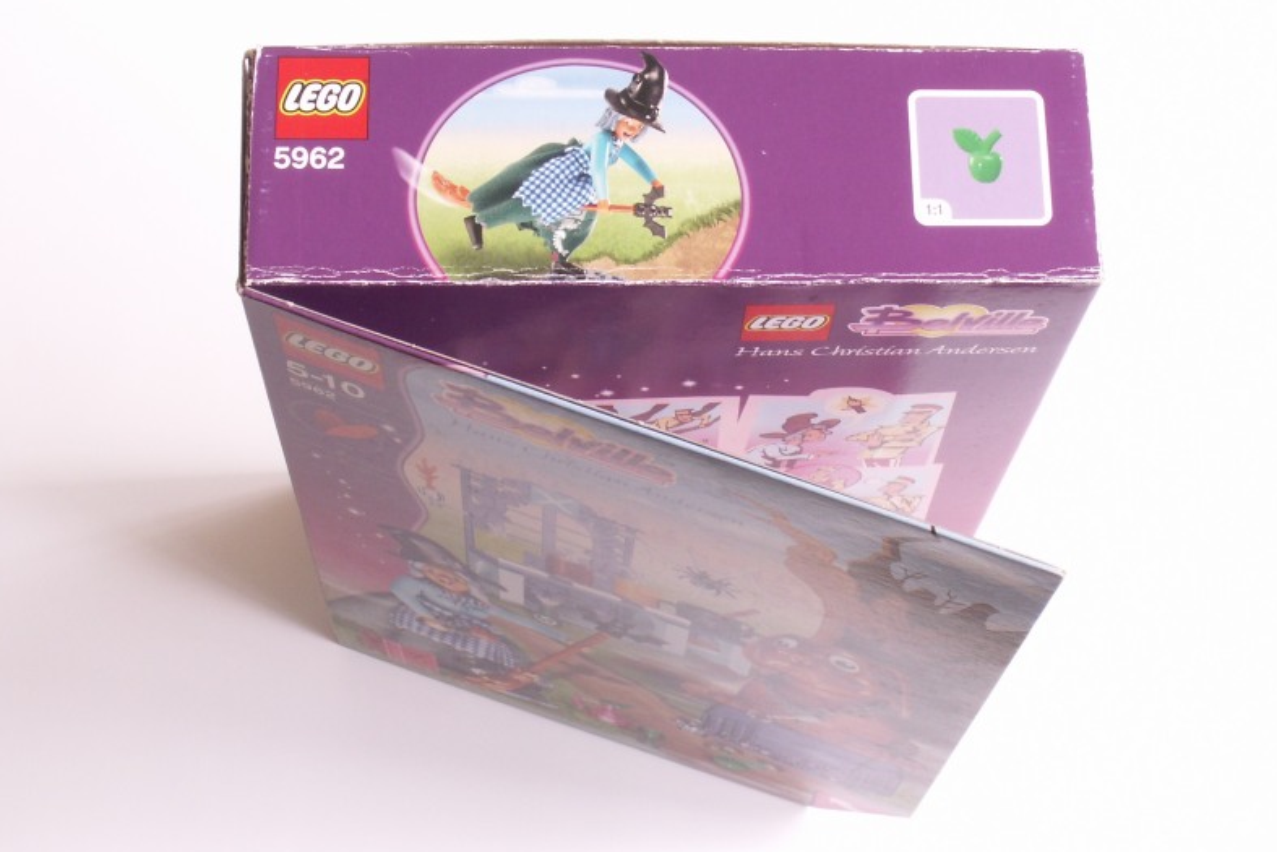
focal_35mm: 56
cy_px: 412
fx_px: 1987
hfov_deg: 35.6
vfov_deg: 24.2
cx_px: 636
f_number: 8
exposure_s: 1/2.5
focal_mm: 8.79
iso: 50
□ □ □ □
PROBLEM REQUIREMENTS:
Each entry should be copied exactly as written, though any pictures stay out.

EXPECTED OUTPUT:
focal_35mm: 56
cy_px: 412
fx_px: 1987
hfov_deg: 35.6
vfov_deg: 24.2
cx_px: 636
f_number: 8
exposure_s: 1/2.5
focal_mm: 8.79
iso: 50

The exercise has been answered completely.